Assignment -> Below are some records. Print all of them exactly as they appear.

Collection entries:
▬▬▬
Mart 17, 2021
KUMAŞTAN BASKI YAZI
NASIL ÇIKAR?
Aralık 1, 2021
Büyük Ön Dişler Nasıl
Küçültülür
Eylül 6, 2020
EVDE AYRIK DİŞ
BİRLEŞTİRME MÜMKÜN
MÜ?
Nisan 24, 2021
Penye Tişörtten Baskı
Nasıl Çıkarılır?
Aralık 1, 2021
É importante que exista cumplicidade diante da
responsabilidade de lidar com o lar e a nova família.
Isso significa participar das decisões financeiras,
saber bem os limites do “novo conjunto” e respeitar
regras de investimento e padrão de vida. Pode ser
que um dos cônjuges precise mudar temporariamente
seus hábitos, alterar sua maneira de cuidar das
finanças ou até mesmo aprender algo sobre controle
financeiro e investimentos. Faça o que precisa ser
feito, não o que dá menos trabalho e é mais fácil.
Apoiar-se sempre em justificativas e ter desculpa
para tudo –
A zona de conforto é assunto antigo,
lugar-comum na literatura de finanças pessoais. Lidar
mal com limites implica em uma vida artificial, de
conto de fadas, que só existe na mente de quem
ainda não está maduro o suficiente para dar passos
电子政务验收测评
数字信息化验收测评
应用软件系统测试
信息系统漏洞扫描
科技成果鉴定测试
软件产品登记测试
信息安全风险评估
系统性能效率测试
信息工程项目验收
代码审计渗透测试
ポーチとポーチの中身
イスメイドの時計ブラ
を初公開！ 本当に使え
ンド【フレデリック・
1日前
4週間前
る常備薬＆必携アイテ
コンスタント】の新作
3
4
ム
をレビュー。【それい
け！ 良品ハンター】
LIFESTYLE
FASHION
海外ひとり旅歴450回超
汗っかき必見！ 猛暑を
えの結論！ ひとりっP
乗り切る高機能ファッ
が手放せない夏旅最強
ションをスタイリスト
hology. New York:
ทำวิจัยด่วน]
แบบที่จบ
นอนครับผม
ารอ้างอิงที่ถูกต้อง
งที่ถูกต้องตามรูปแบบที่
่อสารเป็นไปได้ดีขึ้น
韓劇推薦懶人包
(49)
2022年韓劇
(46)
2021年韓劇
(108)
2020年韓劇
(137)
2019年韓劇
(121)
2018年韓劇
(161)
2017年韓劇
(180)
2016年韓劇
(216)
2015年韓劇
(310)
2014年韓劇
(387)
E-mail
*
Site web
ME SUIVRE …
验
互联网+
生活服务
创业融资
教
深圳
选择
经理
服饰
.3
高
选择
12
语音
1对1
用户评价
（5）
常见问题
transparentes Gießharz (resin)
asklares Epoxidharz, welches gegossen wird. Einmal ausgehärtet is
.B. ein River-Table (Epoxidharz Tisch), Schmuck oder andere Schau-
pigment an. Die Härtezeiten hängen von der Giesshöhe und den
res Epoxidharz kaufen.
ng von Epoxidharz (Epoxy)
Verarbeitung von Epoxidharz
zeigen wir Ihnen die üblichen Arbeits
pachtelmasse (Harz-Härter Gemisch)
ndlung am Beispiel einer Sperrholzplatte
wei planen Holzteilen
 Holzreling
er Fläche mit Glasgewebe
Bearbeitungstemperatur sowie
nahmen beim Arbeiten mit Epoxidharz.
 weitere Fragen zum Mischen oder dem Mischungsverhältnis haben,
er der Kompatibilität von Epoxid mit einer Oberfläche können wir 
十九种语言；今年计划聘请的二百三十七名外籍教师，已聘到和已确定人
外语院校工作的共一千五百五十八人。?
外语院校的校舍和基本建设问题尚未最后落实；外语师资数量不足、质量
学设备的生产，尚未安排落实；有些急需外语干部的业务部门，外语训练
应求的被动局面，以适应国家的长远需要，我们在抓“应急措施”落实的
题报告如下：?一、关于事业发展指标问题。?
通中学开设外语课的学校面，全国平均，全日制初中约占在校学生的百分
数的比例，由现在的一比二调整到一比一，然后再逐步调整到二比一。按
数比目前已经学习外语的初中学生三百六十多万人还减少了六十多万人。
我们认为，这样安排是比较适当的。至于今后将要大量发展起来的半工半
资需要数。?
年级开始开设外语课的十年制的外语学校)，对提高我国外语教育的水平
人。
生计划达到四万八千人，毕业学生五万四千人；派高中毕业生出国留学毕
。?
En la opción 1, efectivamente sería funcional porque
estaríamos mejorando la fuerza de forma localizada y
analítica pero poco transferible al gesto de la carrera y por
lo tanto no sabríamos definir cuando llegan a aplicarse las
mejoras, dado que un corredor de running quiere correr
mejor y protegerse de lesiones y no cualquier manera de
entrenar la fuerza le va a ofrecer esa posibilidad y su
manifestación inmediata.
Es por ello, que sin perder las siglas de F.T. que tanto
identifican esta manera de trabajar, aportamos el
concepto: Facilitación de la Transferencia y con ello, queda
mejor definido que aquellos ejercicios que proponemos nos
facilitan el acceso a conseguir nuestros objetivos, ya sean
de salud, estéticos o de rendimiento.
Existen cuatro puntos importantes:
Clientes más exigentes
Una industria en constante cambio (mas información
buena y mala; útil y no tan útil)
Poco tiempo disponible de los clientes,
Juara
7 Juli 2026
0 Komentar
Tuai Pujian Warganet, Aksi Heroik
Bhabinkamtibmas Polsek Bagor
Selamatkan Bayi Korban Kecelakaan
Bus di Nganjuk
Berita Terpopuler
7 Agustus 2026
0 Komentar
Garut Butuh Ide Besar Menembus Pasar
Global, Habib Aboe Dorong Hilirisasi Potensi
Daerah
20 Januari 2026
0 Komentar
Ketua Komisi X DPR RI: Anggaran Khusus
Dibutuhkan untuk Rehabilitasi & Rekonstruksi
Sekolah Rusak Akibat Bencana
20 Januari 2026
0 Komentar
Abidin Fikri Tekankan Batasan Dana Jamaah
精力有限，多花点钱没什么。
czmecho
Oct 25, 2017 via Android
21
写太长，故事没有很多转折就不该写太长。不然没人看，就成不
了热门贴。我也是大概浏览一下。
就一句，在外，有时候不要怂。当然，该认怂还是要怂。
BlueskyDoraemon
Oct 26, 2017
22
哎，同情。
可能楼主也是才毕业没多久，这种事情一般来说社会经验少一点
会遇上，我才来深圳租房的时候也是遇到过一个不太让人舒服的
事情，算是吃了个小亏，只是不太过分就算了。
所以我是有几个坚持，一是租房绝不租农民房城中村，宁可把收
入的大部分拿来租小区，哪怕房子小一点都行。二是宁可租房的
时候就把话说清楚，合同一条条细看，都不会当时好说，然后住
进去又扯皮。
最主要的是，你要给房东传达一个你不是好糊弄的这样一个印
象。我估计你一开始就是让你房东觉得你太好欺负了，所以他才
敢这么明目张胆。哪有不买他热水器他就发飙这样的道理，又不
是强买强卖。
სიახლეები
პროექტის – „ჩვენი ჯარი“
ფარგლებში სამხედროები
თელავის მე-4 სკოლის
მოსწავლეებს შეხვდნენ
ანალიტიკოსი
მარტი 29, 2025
▬▬▬
Answer to this exercise ->
Mart 17, 2021
KUMAŞTAN BASKI YAZI
NASIL ÇIKAR?
Aralık 1, 2021
Büyük Ön Dişler Nasıl
Küçültülür
Eylül 6, 2020
EVDE AYRIK DİŞ
BİRLEŞTİRME MÜMKÜN
MÜ?
Nisan 24, 2021
Penye Tişörtten Baskı
Nasıl Çıkarılır?
Aralık 1, 2021
É importante que exista cumplicidade diante da
responsabilidade de lidar com o lar e a nova família.
Isso significa participar das decisões financeiras,
saber bem os limites do “novo conjunto” e respeitar
regras de investimento e padrão de vida. Pode ser
que um dos cônjuges precise mudar temporariamente
seus hábitos, alterar sua maneira de cuidar das
finanças ou até mesmo aprender algo sobre controle
financeiro e investimentos. Faça o que precisa ser
feito, não o que dá menos trabalho e é mais fácil.
Apoiar-se sempre em justificativas e ter desculpa
para tudo –
A zona de conforto é assunto antigo,
lugar-comum na literatura de finanças pessoais. Lidar
mal com limites implica em uma vida artificial, de
conto de fadas, que só existe na mente de quem
ainda não está maduro o suficiente para dar passos
电子政务验收测评
数字信息化验收测评
应用软件系统测试
信息系统漏洞扫描
科技成果鉴定测试
软件产品登记测试
信息安全风险评估
系统性能效率测试
信息工程项目验收
代码审计渗透测试
ポーチとポーチの中身
イスメイドの時計ブラ
を初公開！ 本当に使え
ンド【フレデリック・
1日前
4週間前
る常備薬＆必携アイテ
コンスタント】の新作
3
4
ム
をレビュー。【それい
け！ 良品ハンター】
LIFESTYLE
FASHION
海外ひとり旅歴450回超
汗っかき必見！ 猛暑を
えの結論！ ひとりっP
乗り切る高機能ファッ
が手放せない夏旅最強
ションをスタイリスト
hology. New York:
ทำวิจัยด่วน]
แบบที่จบ
นอนครับผม
ารอ้างอิงที่ถูกต้อง
งที่ถูกต้องตามรูปแบบที่
่อสารเป็นไปได้ดีขึ้น
韓劇推薦懶人包
(49)
2022年韓劇
(46)
2021年韓劇
(108)
2020年韓劇
(137)
2019年韓劇
(121)
2018年韓劇
(161)
2017年韓劇
(180)
2016年韓劇
(216)
2015年韓劇
(310)
2014年韓劇
(387)
E-mail
*
Site web
ME SUIVRE …
验
互联网+
生活服务
创业融资
教
深圳
选择
经理
服饰
.3
高
选择
12
语音
1对1
用户评价
（5）
常见问题
transparentes Gießharz (resin)
asklares Epoxidharz, welches gegossen wird. Einmal ausgehärtet is
.B. ein River-Table (Epoxidharz Tisch), Schmuck oder andere Schau-
pigment an. Die Härtezeiten hängen von der Giesshöhe und den
res Epoxidharz kaufen.
ng von Epoxidharz (Epoxy)
Verarbeitung von Epoxidharz
zeigen wir Ihnen die üblichen Arbeits
pachtelmasse (Harz-Härter Gemisch)
ndlung am Beispiel einer Sperrholzplatte
wei planen Holzteilen
 Holzreling
er Fläche mit Glasgewebe
Bearbeitungstemperatur sowie
nahmen beim Arbeiten mit Epoxidharz.
 weitere Fragen zum Mischen oder dem Mischungsverhältnis haben,
er der Kompatibilität von Epoxid mit einer Oberfläche können wir 
十九种语言；今年计划聘请的二百三十七名外籍教师，已聘到和已确定人
外语院校工作的共一千五百五十八人。?
外语院校的校舍和基本建设问题尚未最后落实；外语师资数量不足、质量
学设备的生产，尚未安排落实；有些急需外语干部的业务部门，外语训练
应求的被动局面，以适应国家的长远需要，我们在抓“应急措施”落实的
题报告如下：?一、关于事业发展指标问题。?
通中学开设外语课的学校面，全国平均，全日制初中约占在校学生的百分
数的比例，由现在的一比二调整到一比一，然后再逐步调整到二比一。按
数比目前已经学习外语的初中学生三百六十多万人还减少了六十多万人。
我们认为，这样安排是比较适当的。至于今后将要大量发展起来的半工半
资需要数。?
年级开始开设外语课的十年制的外语学校)，对提高我国外语教育的水平
人。
生计划达到四万八千人，毕业学生五万四千人；派高中毕业生出国留学毕
。?
En la opción 1, efectivamente sería funcional porque
estaríamos mejorando la fuerza de forma localizada y
analítica pero poco transferible al gesto de la carrera y por
lo tanto no sabríamos definir cuando llegan a aplicarse las
mejoras, dado que un corredor de running quiere correr
mejor y protegerse de lesiones y no cualquier manera de
entrenar la fuerza le va a ofrecer esa posibilidad y su
manifestación inmediata.
Es por ello, que sin perder las siglas de F.T. que tanto
identifican esta manera de trabajar, aportamos el
concepto: Facilitación de la Transferencia y con ello, queda
mejor definido que aquellos ejercicios que proponemos nos
facilitan el acceso a conseguir nuestros objetivos, ya sean
de salud, estéticos o de rendimiento.
Existen cuatro puntos importantes:
Clientes más exigentes
Una industria en constante cambio (mas información
buena y mala; útil y no tan útil)
Poco tiempo disponible de los clientes,
Juara
7 Juli 2026
0 Komentar
Tuai Pujian Warganet, Aksi Heroik
Bhabinkamtibmas Polsek Bagor
Selamatkan Bayi Korban Kecelakaan
Bus di Nganjuk
Berita Terpopuler
7 Agustus 2026
0 Komentar
Garut Butuh Ide Besar Menembus Pasar
Global, Habib Aboe Dorong Hilirisasi Potensi
Daerah
20 Januari 2026
0 Komentar
Ketua Komisi X DPR RI: Anggaran Khusus
Dibutuhkan untuk Rehabilitasi & Rekonstruksi
Sekolah Rusak Akibat Bencana
20 Januari 2026
0 Komentar
Abidin Fikri Tekankan Batasan Dana Jamaah
精力有限，多花点钱没什么。
czmecho
Oct 25, 2017 via Android
21
写太长，故事没有很多转折就不该写太长。不然没人看，就成不
了热门贴。我也是大概浏览一下。
就一句，在外，有时候不要怂。当然，该认怂还是要怂。
BlueskyDoraemon
Oct 26, 2017
22
哎，同情。
可能楼主也是才毕业没多久，这种事情一般来说社会经验少一点
会遇上，我才来深圳租房的时候也是遇到过一个不太让人舒服的
事情，算是吃了个小亏，只是不太过分就算了。
所以我是有几个坚持，一是租房绝不租农民房城中村，宁可把收
入的大部分拿来租小区，哪怕房子小一点都行。二是宁可租房的
时候就把话说清楚，合同一条条细看，都不会当时好说，然后住
进去又扯皮。
最主要的是，你要给房东传达一个你不是好糊弄的这样一个印
象。我估计你一开始就是让你房东觉得你太好欺负了，所以他才
敢这么明目张胆。哪有不买他热水器他就发飙这样的道理，又不
是强买强卖。
სიახლეები
პროექტის – „ჩვენი ჯარი“
ფარგლებში სამხედროები
თელავის მე-4 სკოლის
მოსწავლეებს შეხვდნენ
ანალიტიკოსი
მარტი 29, 2025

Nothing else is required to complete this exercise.